Exact Moderate and Large Deviations for Sums of Dependent Random Variables
- Exact Moderate and Large Deviations for Sums of Dependent Random Variables
- 2018-06-13 15:00-17:00
Large and moderate deviation probabilities play an important role in many applied areas, such as insurance and risk analysis. In this talk we first study the exact moderate and large deviation asymptotics in non-logarithmic form for linear processes with independent innovations with pth (p>2) moment and regular varying right tails. The linear processes we analyzed are general and therefore they include the long memory case. We give an asymptotic representation for probability of the tail of the normalized sums and specify the zones in which it can be approximated either by a standard normal distribution or by the marginal distribution of the innovation process. We also extend the results to linear random fields.
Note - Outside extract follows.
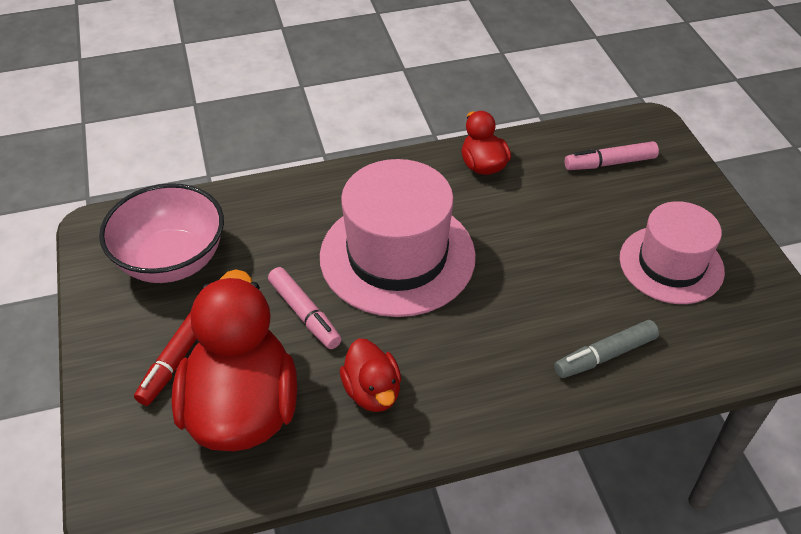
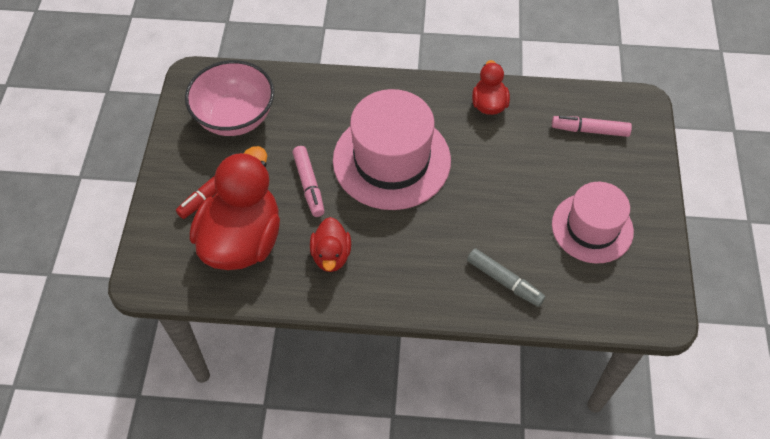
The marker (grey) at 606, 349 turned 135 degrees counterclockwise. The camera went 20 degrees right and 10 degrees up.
The results are then applied to regression estimates, moving averages, fractionally integrated processes, linear processes with regularly varying exponents, functions of linear processes and Davis-Gut law of the iterated logarithm.
We also study the moderate deviation under the Cramer condition for sums of random fields by applying the conjugate method. The results are applicable to the partial sums of linear random fields with short or long memory and to nonparametric regression with random field errors. (This talk is based on joint work of three papers with Aleksandr Beknazaryan, Magda Peligrad, Wei Biao Wu, Yimin Xiao and Yunda Zhong.)